━━━ Excerpted passage ━━━
This work presents a pedagogical derivation of the thermodynamics of a van der Waals fluid by explicitly incorporating pairwise molecular interactions and the finite size of particles into the statistical-mechanical description. Starting from the Lennard-Jones potential, we evaluate the second virial coefficient to infer the virial expansion of the equation of state and recover the van der Waals equation using only its leading correction. The corresponding partition function allows us to obtain all thermodynamic potentials for both monoatomic and diatomic fluids in a transparent and instructive manner. Building on this framework, we formulate and solve analytically the Clausius-Clapeyron equation in the vicinity of the critical point, obtaining the liquid-vapor coexistence curve in closed form. This approach not only clarifies the microscopic origin of van der Waals thermodynamics but also complements-and in several aspects improves upon-traditional treatments that rely heavily on numerical methods or heuristic arguments. In addition, because the van der Waals equation naturally predicts the liquid-vapor equilibrium, the existence of critical points, and the functional form of the saturation curve of the pressure as a function of temperature, it provides an analytically tractable framework for studying a 150-year-old problem that has historically been addressed using graphical constructions or numerical solutions. As such, the formulation developed here offers a coherent, accessible, and conceptually unified route for students and instructors to understand phase coexistence in simple fluids from first principles.
━━━
→ Tasks to carry out
A – In the abstract, which potential does the derivation start from?
B – Decide whether each statement agrees with the abstract. Give yes or no for each, with the deciding words quoted from the abstract.
(i) The van der Waals equation is recovered using only the leading correction of the virial expansion.
(ii) The thermodynamic potentials are obtained only for monoatomic fluids.
(iii) The Clausius-Clapeyron equation is solved numerically near the critical point.
C – List everything the abstract says the van der Waals equation naturally predicts.
━━━ Material provided ━━━
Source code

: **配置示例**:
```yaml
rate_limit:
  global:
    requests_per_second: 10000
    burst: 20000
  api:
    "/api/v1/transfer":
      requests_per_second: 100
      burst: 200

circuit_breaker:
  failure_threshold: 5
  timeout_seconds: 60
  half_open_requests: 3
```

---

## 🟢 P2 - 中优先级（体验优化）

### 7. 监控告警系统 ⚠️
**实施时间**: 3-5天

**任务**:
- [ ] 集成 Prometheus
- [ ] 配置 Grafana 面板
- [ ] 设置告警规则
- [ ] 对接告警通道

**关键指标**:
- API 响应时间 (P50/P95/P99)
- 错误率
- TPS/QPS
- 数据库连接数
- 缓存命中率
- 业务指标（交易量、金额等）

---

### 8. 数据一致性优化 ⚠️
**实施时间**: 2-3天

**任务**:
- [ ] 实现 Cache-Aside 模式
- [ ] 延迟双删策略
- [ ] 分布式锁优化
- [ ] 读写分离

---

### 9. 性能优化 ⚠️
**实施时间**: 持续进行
━━━
→ Task results
A – The Lennard-Jones potential.

B –
(i) Yes: "recover the van der Waals equation using only its leading correction"
(ii) No: "for both monoatomic and diatomic fluids"
(iii) No: "we formulate and solve analytically the Clausius-Clapeyron equation in the vicinity of the critical point"

C –
- The liquid-vapor equilibrium
- The existence of critical points
- The functional form of the saturation curve of the pressure as a function of temperature